Give back all of the material below, line for line and unchanged, but leave out the pictures.
§ §
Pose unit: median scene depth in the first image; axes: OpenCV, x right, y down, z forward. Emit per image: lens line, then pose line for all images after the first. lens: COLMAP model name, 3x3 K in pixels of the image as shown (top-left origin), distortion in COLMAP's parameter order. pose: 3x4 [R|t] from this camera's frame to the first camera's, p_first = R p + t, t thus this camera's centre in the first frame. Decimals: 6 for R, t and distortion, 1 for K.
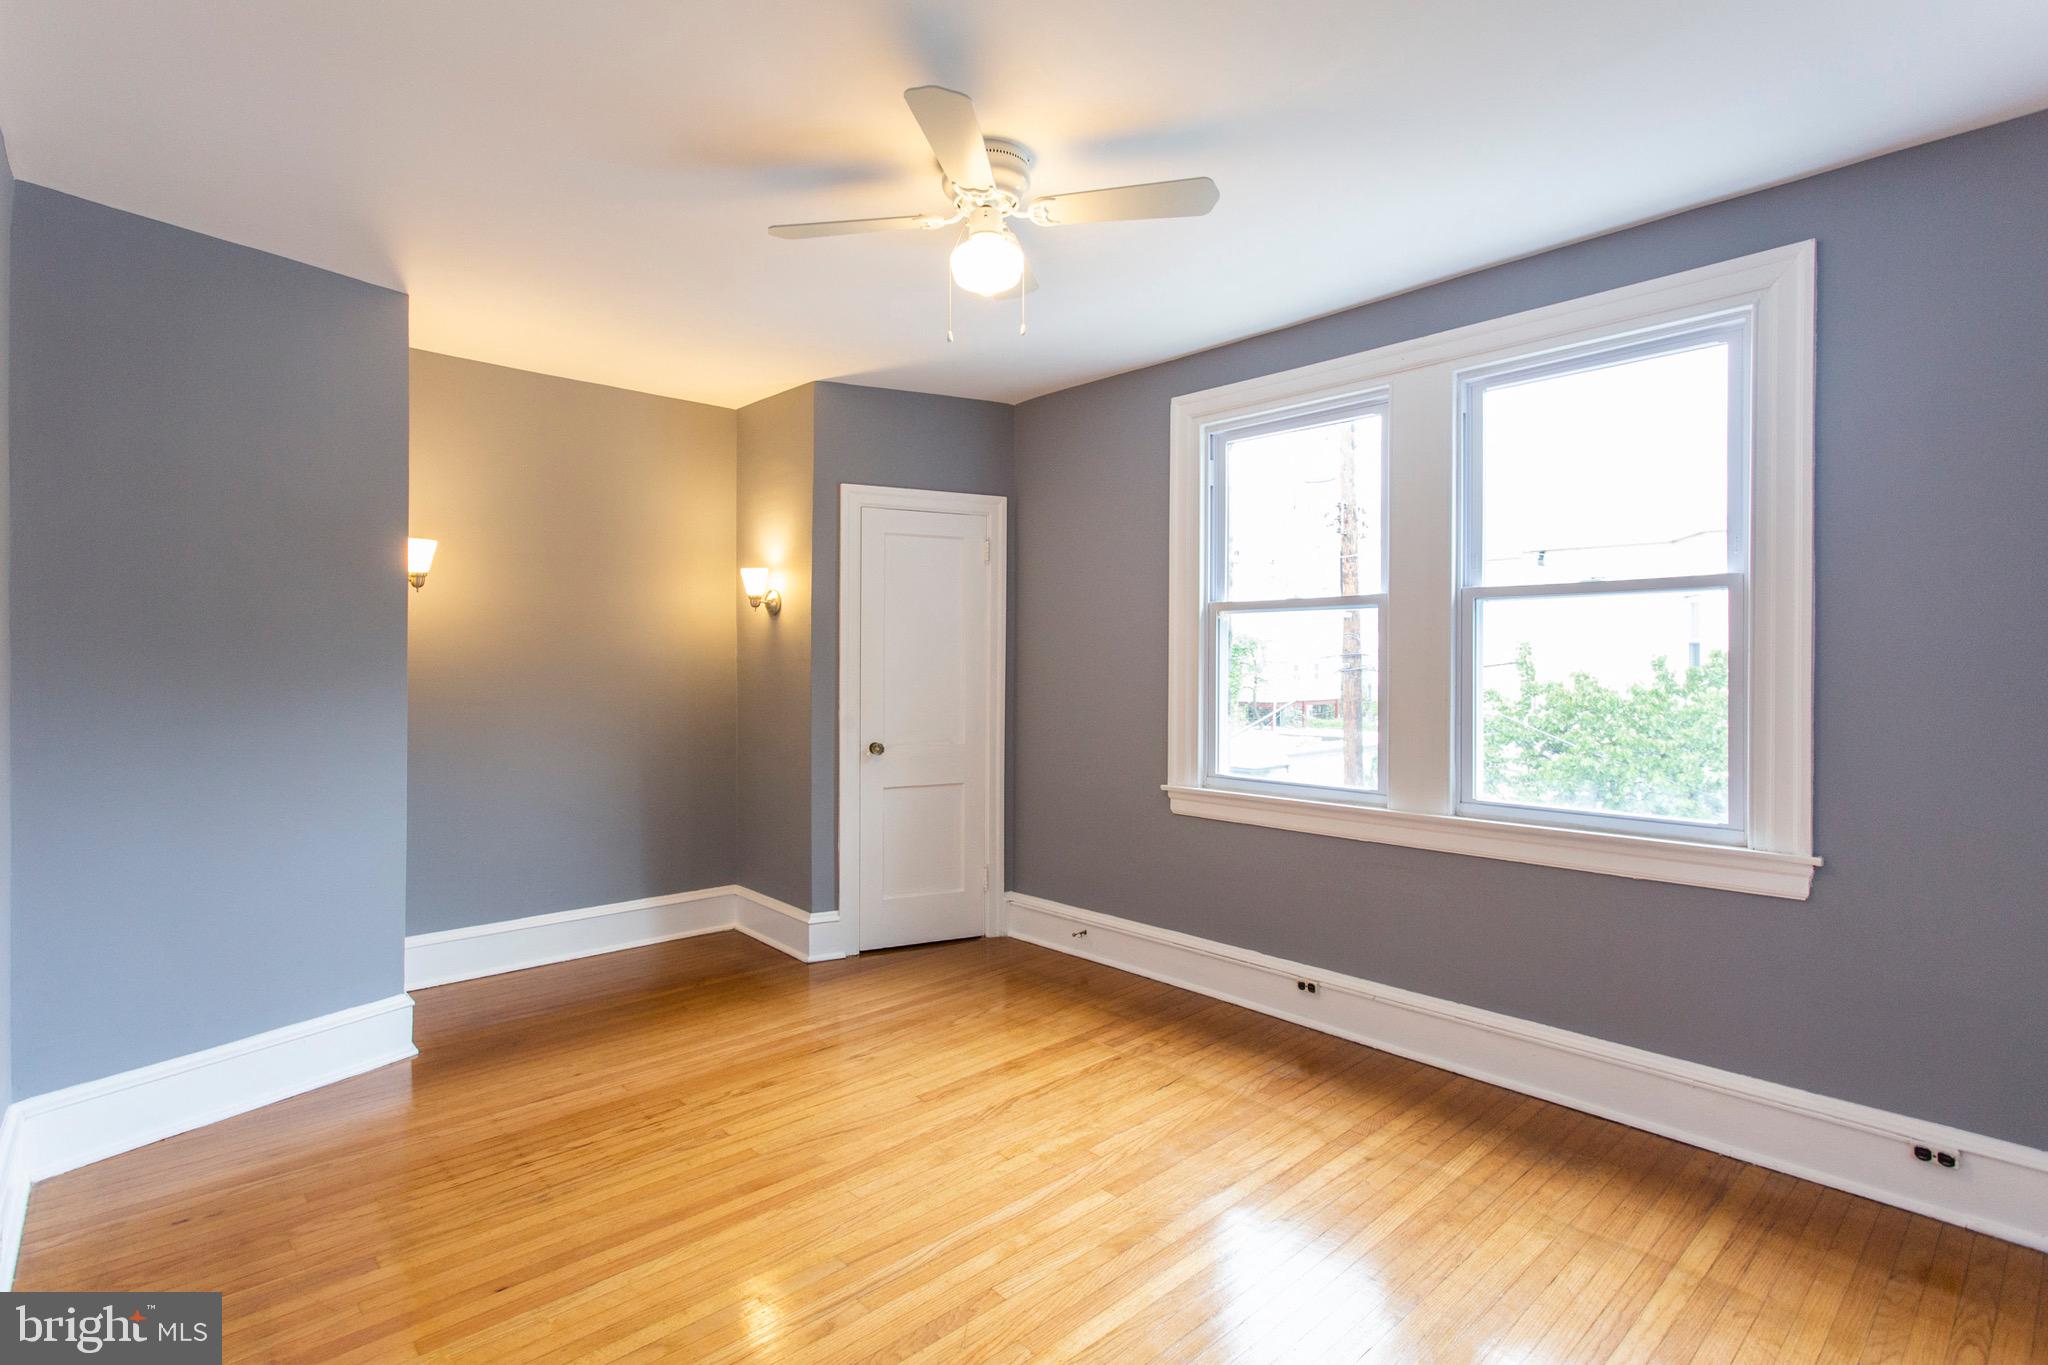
lens RADIAL K [[985.5, 0, 944.4], [0, 985.5, 661.7], [0, 0, 1]] dist [-0.005165, 0.003088]
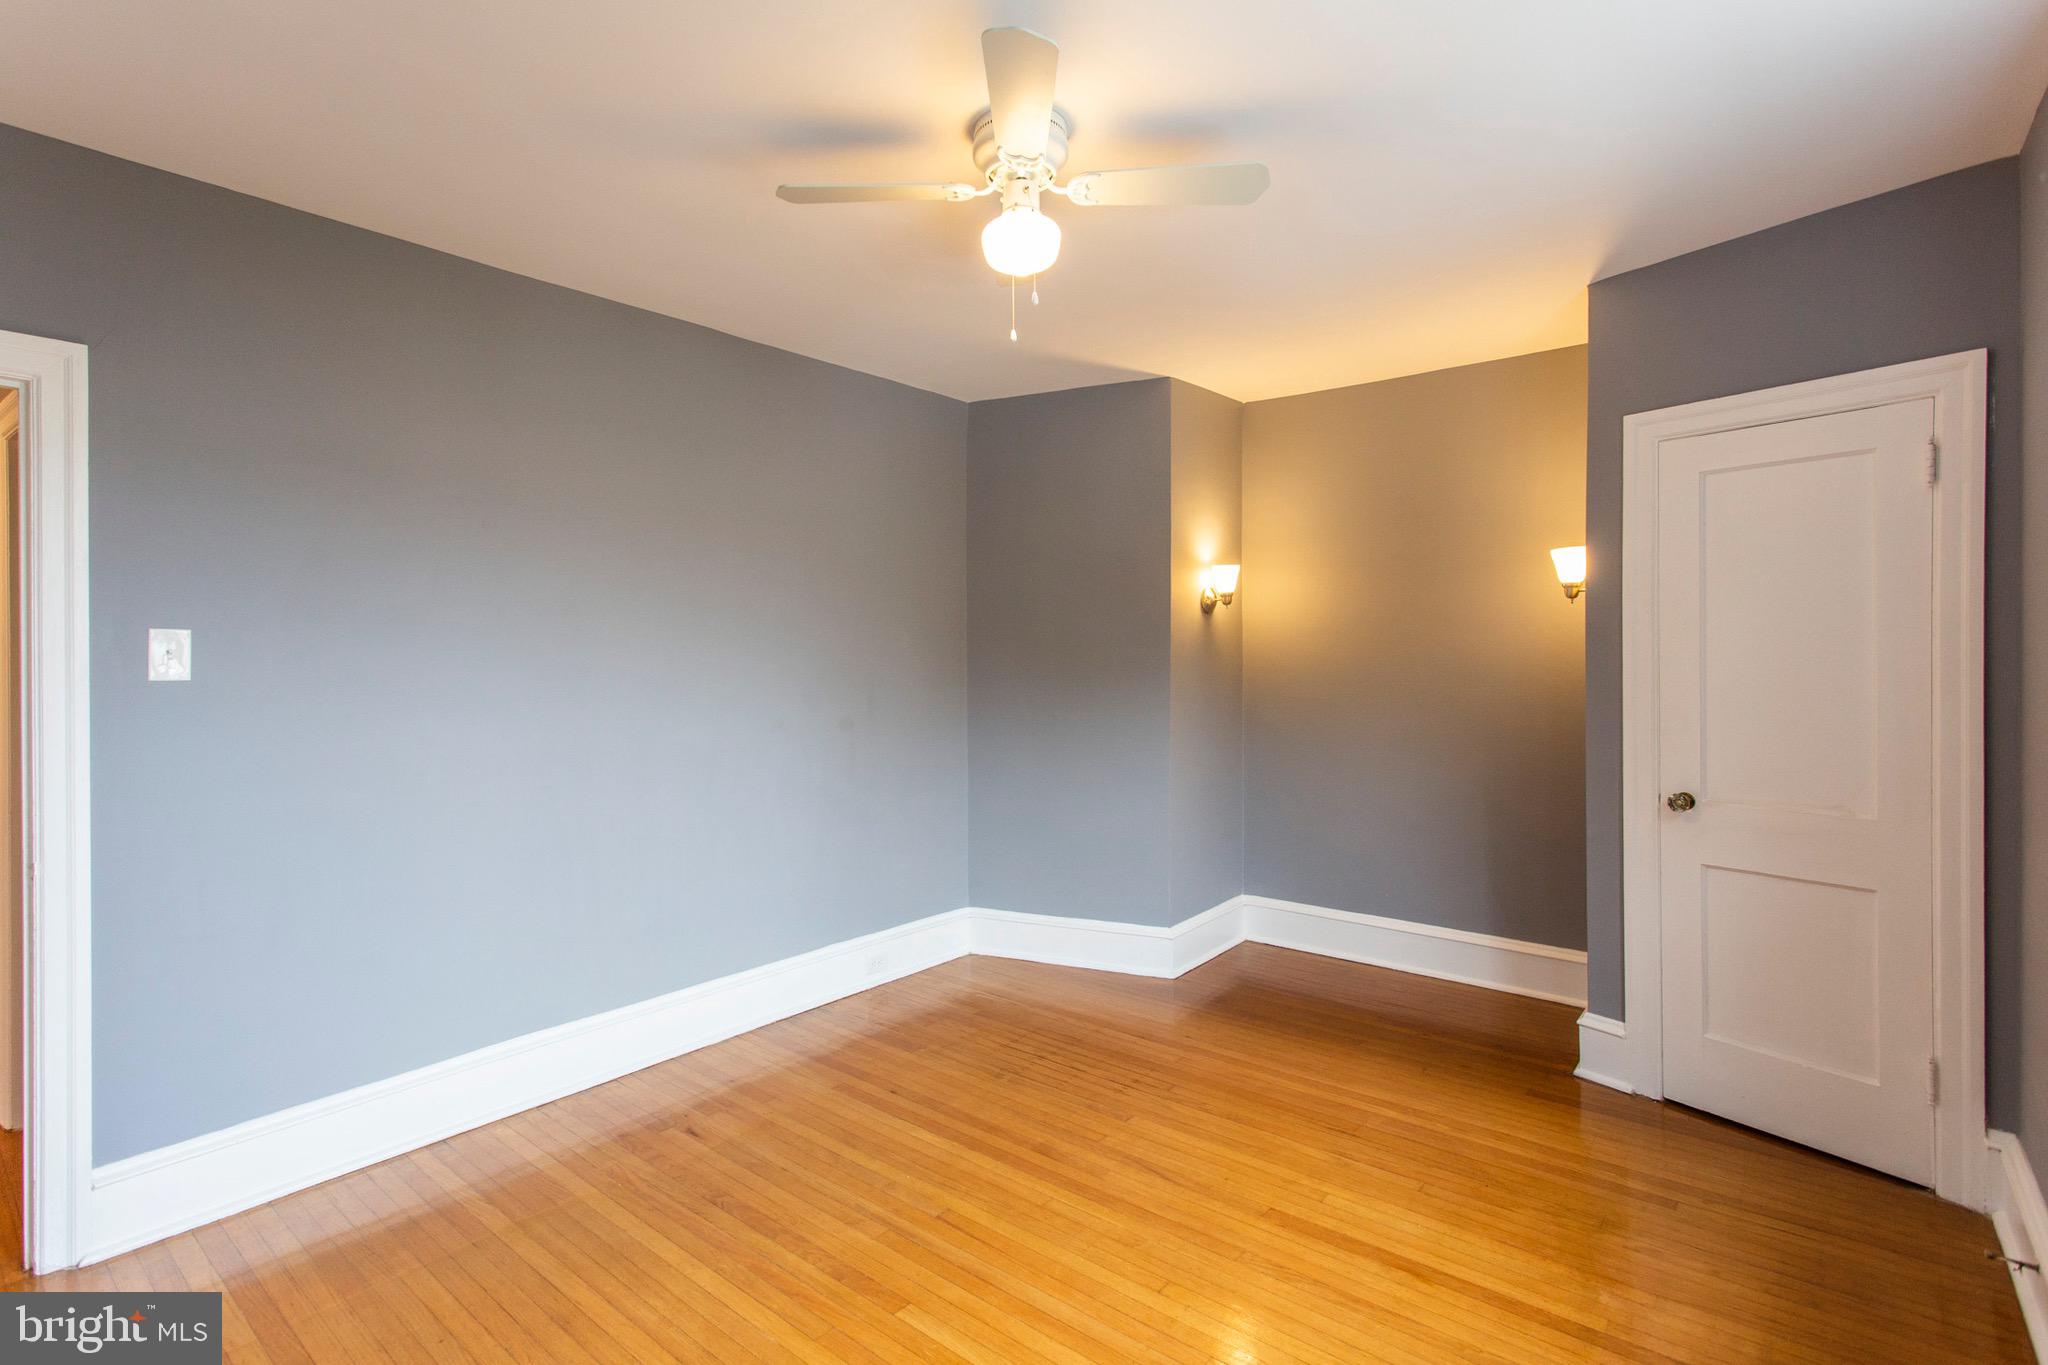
lens RADIAL K [[985.5, 0, 1029.4], [0, 985.5, 661.3], [0, 0, 1]] dist [-0.005165, 0.003088]
pose [[0.171278, 0.004241, -0.985214, 0.651813], [0.002308, 0.999986, 0.004706, -0.013424], [0.985220, -0.003080, 0.171266, 0.587266]]
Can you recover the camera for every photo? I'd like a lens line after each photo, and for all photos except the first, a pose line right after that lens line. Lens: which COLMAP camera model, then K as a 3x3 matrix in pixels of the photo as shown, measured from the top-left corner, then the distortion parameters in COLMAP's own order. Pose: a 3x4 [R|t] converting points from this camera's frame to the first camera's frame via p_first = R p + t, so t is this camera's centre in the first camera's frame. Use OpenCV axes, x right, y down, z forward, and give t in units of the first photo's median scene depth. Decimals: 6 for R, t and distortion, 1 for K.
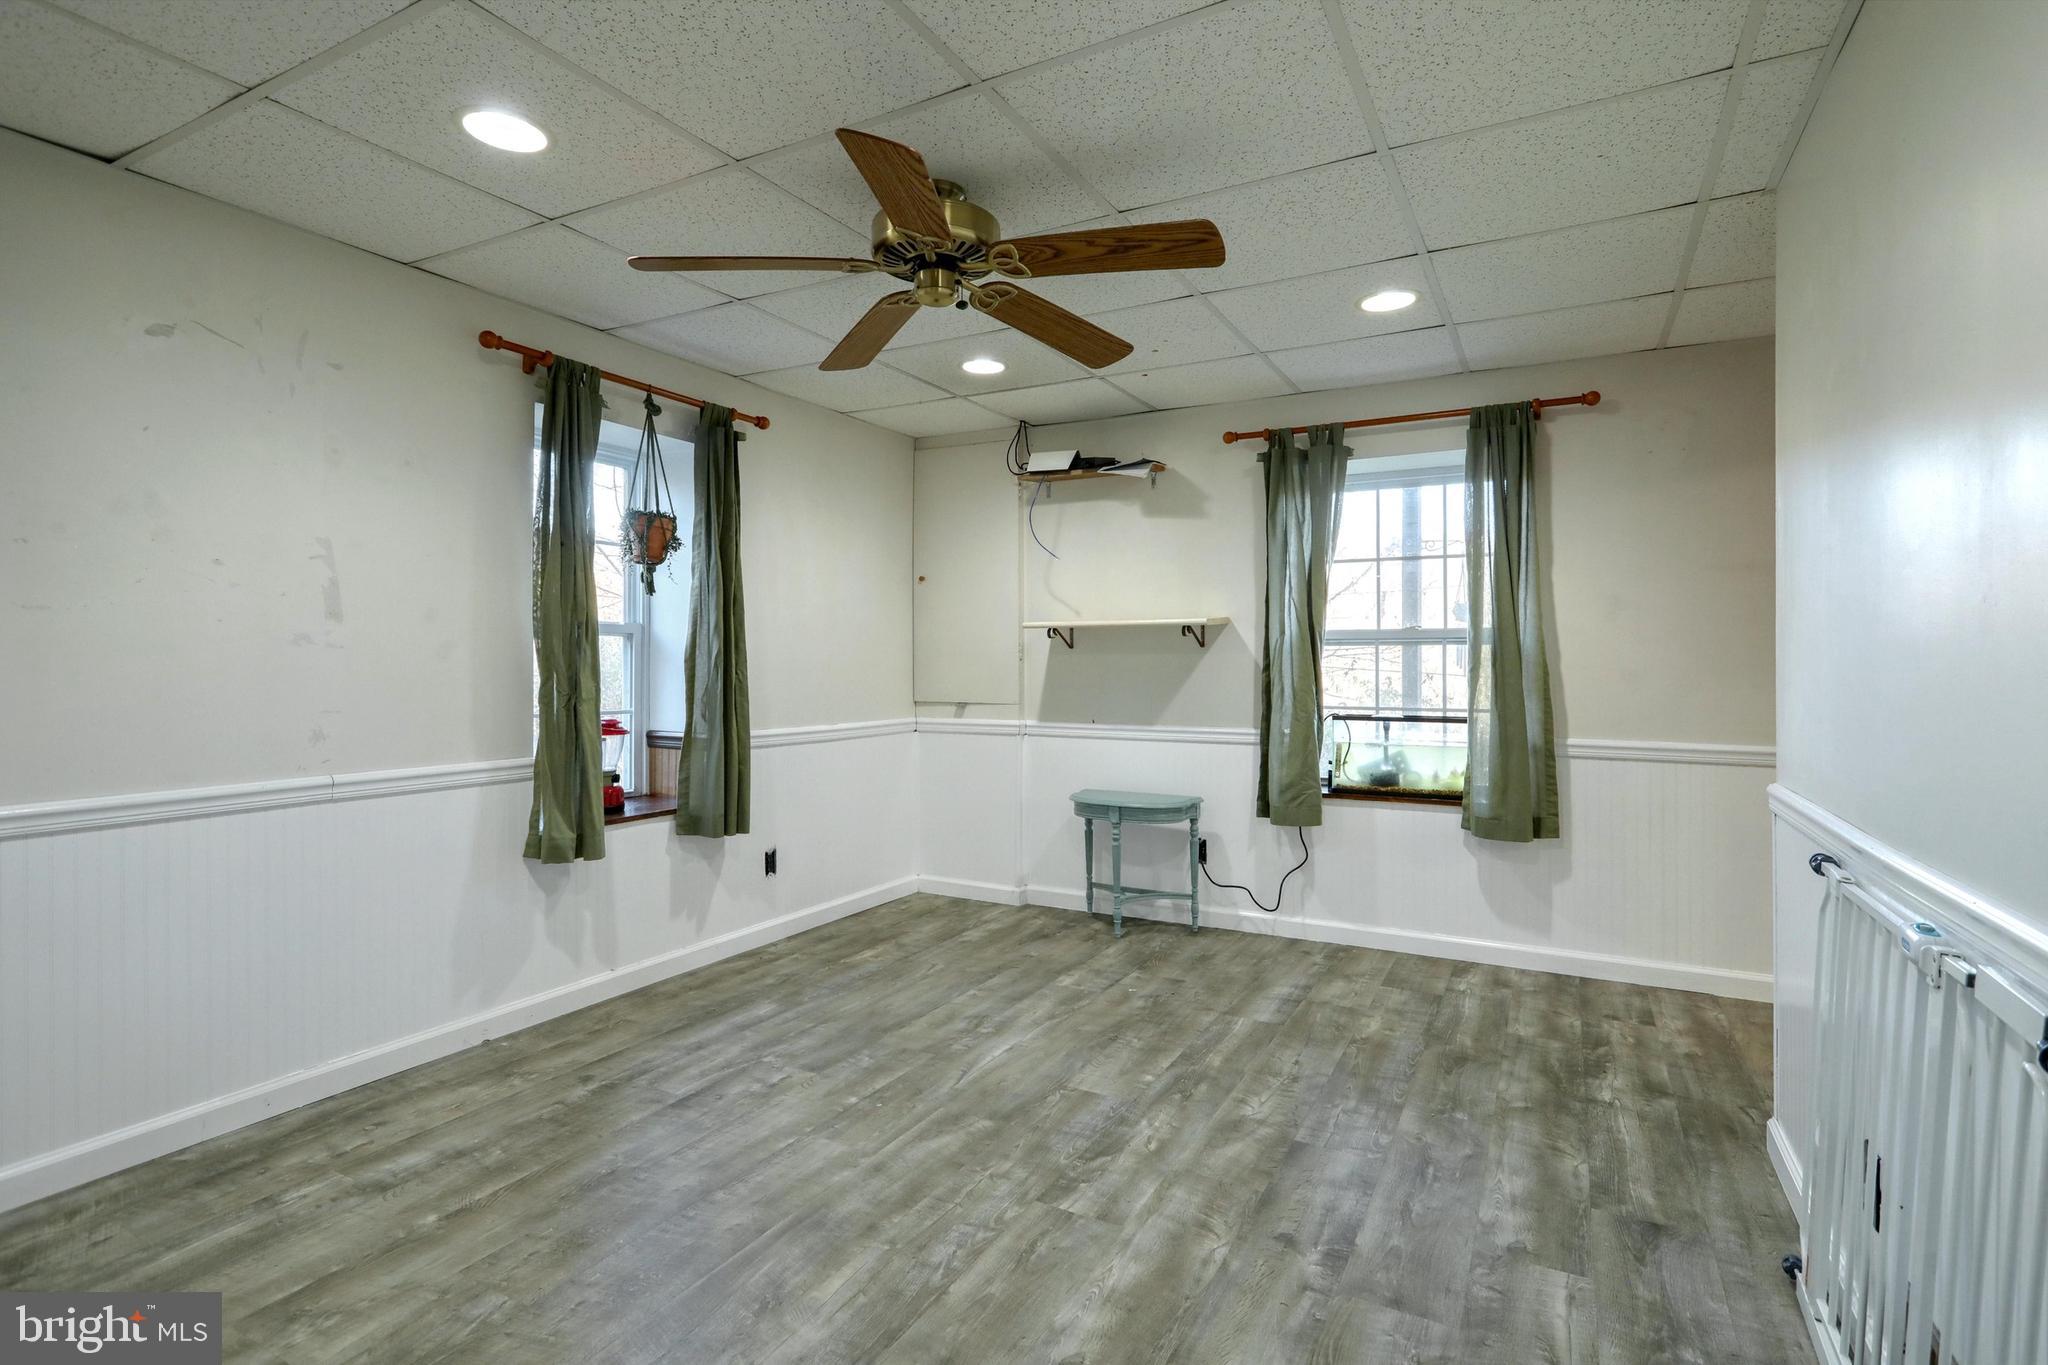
§ §
Response area
Pose unit: median scene depth in the first image; axes: OpenCV, x right, y down, z forward. Emit per image: lens line, then pose line for all images after the first. lens: COLMAP model name, 3x3 K in pixels of the image as shown (top-left origin), distortion in COLMAP's parameter order. pose: 3x4 [R|t] from this camera's frame to the first camera's, p_first = R p + t, t thus this camera's centre in the first frame. Decimals: 6 for R, t and distortion, 1 for K.
lens RADIAL K [[985.5, 0, 944.4], [0, 985.5, 661.7], [0, 0, 1]] dist [-0.005165, 0.003088]
lens RADIAL K [[985.5, 0, 1029.4], [0, 985.5, 661.3], [0, 0, 1]] dist [-0.005165, 0.003088]
pose [[0.171278, 0.004241, -0.985214, 0.651813], [0.002308, 0.999986, 0.004706, -0.013424], [0.985220, -0.003080, 0.171266, 0.587266]]
Can you recover the camera for every photo? I'd like a lens line after each photo, and for all photos except the first, a pose line right after that lens line. Lens: which COLMAP camera model, then K as a 3x3 matrix in pixels of the photo as shown, measured from the top-left corner, then the distortion parameters in COLMAP's own order. Pose: a 3x4 [R|t] converting points from this camera's frame to the first camera's frame via p_first = R p + t, so t is this camera's centre in the first camera's frame. Use OpenCV axes, x right, y down, z forward, and give t in units of the first photo's median scene depth. Decimals: 6 for R, t and distortion, 1 for K.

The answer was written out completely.